EXERCISE PROMPT:
Count the lines in the items below that contain the word "decency", matching case exactly, and give only that number.

DATASET ENTRIES:

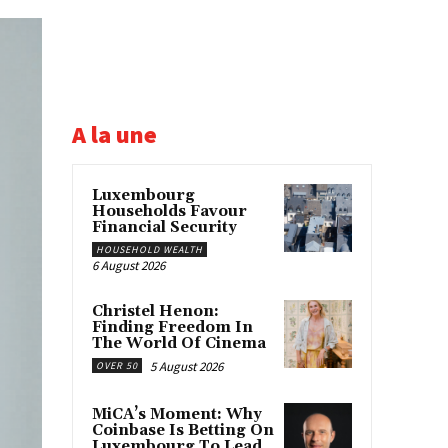
A la une
Luxembourg
Households Favour
Financial Security
HOUSEHOLD WEALTH
6 August 2026
Christel Henon:
Finding Freedom In
The World Of Cinema
5 August 2026
OVER 50
MiCA’s Moment: Why
Coinbase Is Betting On
Luxembourg To Lead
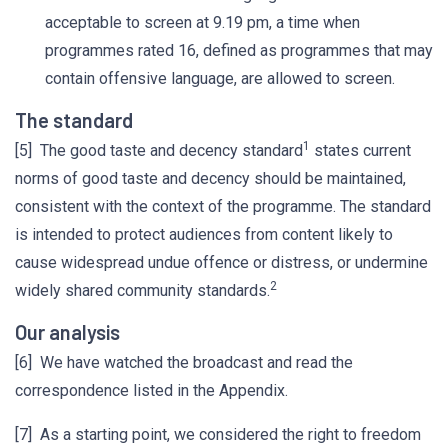
acceptable to screen at 9.19 pm, a time when
programmes rated 16, defined as programmes that may
contain offensive language, are allowed to screen.
The standard
1
[5] The good taste and decency standard
states current
norms of good taste and decency should be maintained,
consistent with the context of the programme. The standard
is intended to protect audiences from content likely to
cause widespread undue offence or distress, or undermine
2
widely shared community standards.
Our analysis
[6] We have watched the broadcast and read the
correspondence listed in the Appendix.
[7] As a starting point, we considered the right to freedom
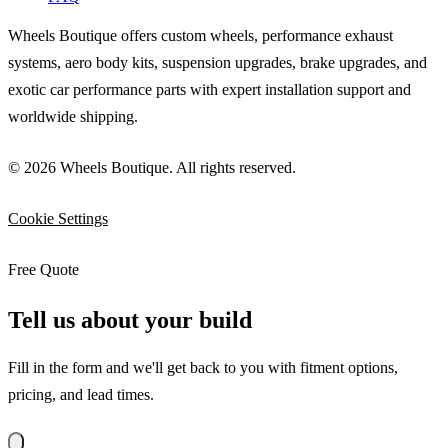
Wheels Boutique offers custom wheels, performance exhaust
systems, aero body kits, suspension upgrades, brake upgrades, and
exotic car performance parts with expert installation support and
worldwide shipping.
© 2026 Wheels Boutique. All rights reserved.
Cookie Settings
Free Quote
Tell us about your build
Fill in the form and we'll get back to you with fitment options,
pricing, and lead times.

ANSWER BOX:
2